Many Cambodians responded by joining a Communist resistance, which led
to the rise of Pol Pot and the Khmer Rouge, a bloodthirsty guerrilla
group that went on to orchestrate a genocide that resulted in the deaths
of 1.7 million people between 1975 and 1979, when the group was pushed
out of power by Vietnamese forces.
Even today, Cambodia is struggling with that history. A United
Nations-Cambodian war crimes trial is trying the senior surviving
leadership of the Khmer Rouge on charges of war crimes, genocide and
crimes against humanity.
The United States has supported and helped finance the trials, although
human rights groups complain that the Cambodian government has been
tampering with the court.
Mr. Hun Sen, a former Khmer Rouge commander, has ruled Cambodia for
decades with little tolerance for dissent. Opposition leaders have been
jailed and killed, and his allies have been seizing land on a large
scale, according to human rights groups.
That complicated the question of Mr. Obama’s trip. Past presidents have
confronted American actions; President Bill Clinton made a trip to
Vietnam in 2000 to reconcile years after the war, while George W. Bush,
during a trip to Eastern Europe, expressed regret for the Yalta accords,
which he viewed as allowing the Soviet Union to control the region for
decades after the end of World War II.
But Mr. Obama was reluctant to engage in a discussion of America’s
responsibility in Cambodia while the current government is so
repressive. Such a discussion could serve to elevate rather than
diminish Mr. Hun Sen, American officials said.

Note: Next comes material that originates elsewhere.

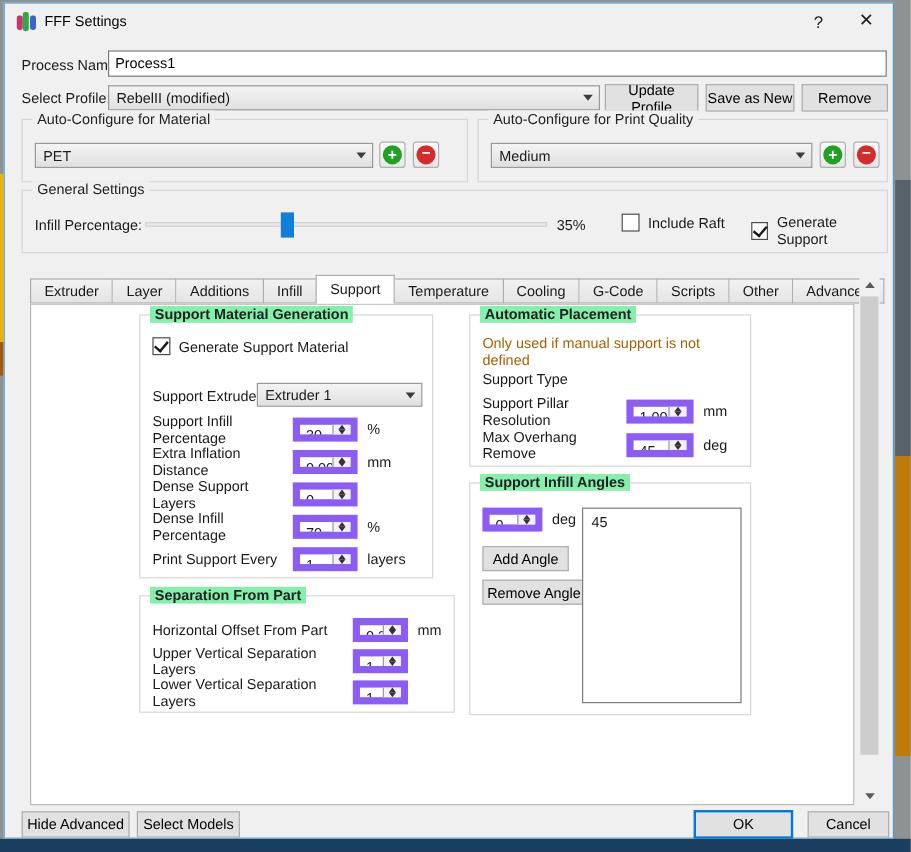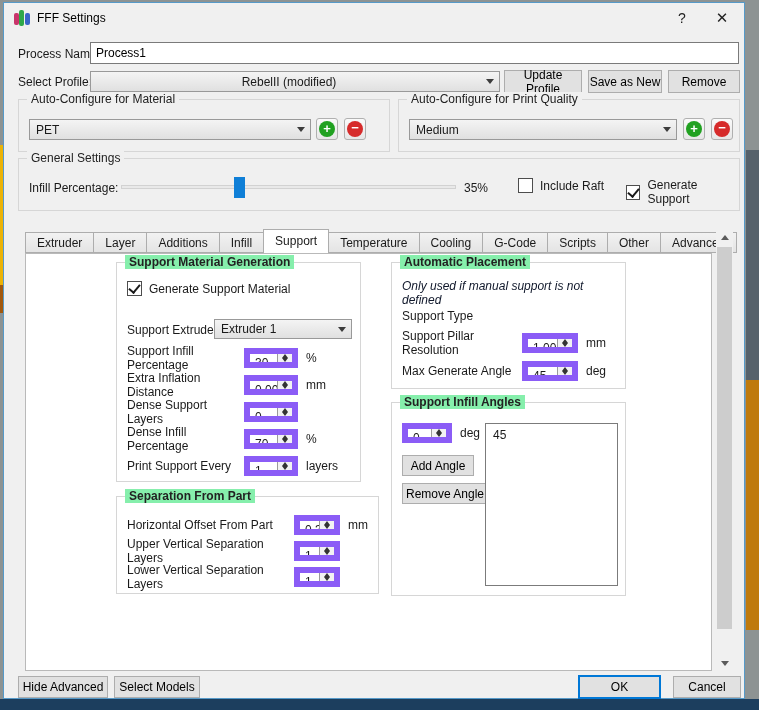"RebelII (modified)" div.combo { text-align: center -> none }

Mr. Obama refused to make joint statements with Mr. Hun Sen, as he
normally does with leaders hosting him, on the assumption that any
criticism of the government would be censored, but the pictures of the
two leaders side by side would be used to validate the Cambodian leader.

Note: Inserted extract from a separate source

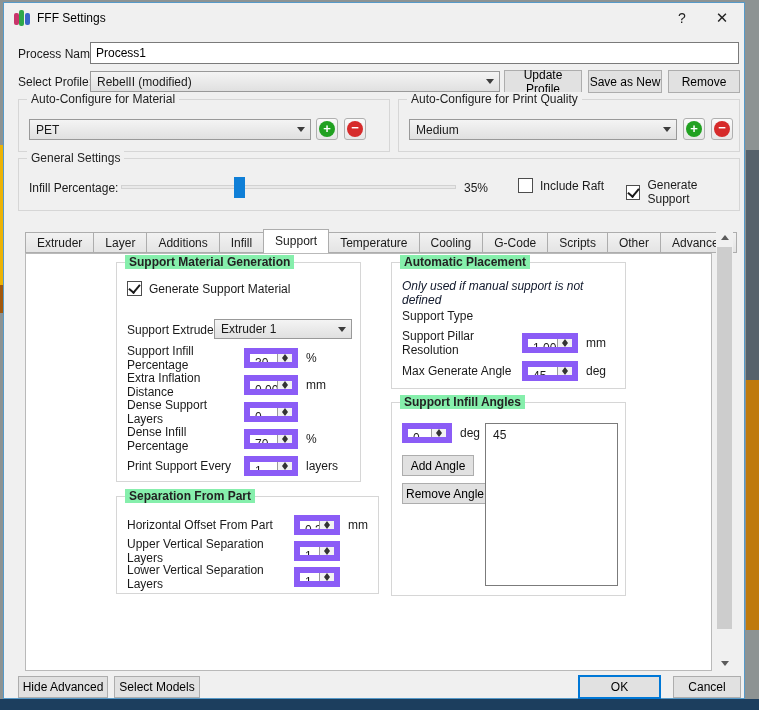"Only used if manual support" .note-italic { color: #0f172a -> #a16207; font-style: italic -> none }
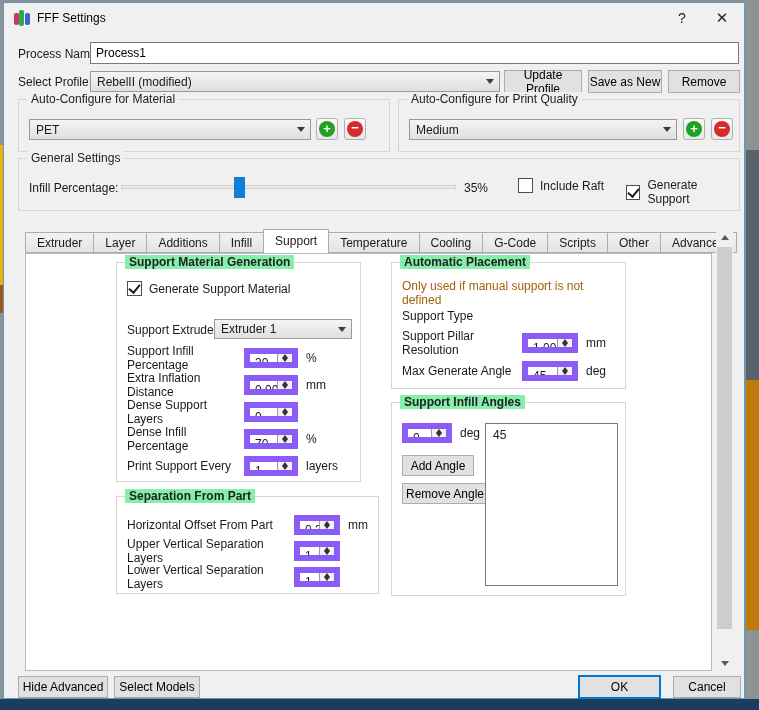"Max Generate Angle" span.rlbl { text: Generate Angle -> Overhang Remove }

Instead, Mr. Obama used almost their entire private meeting to press Mr.
Hun Sen on human rights, aides said. He emphasized “the need for them
to move towards elections that are fair and free, the need for an
independent election commission associated with those elections, the
need to allow for the release of political prisoners and for opposition
parties to be able to operate,” Mr. Rhodes said.
Even if Mr. Obama did not address the past during this visit, Mr. Rhodes
noted that the United States government has been supporting the
genocide trials and efforts to dispose of unexploded mines and ordnance.
“We have done important work to help the Cambodian people move forward
with their tragic past,” he said. “We want to continue that support.”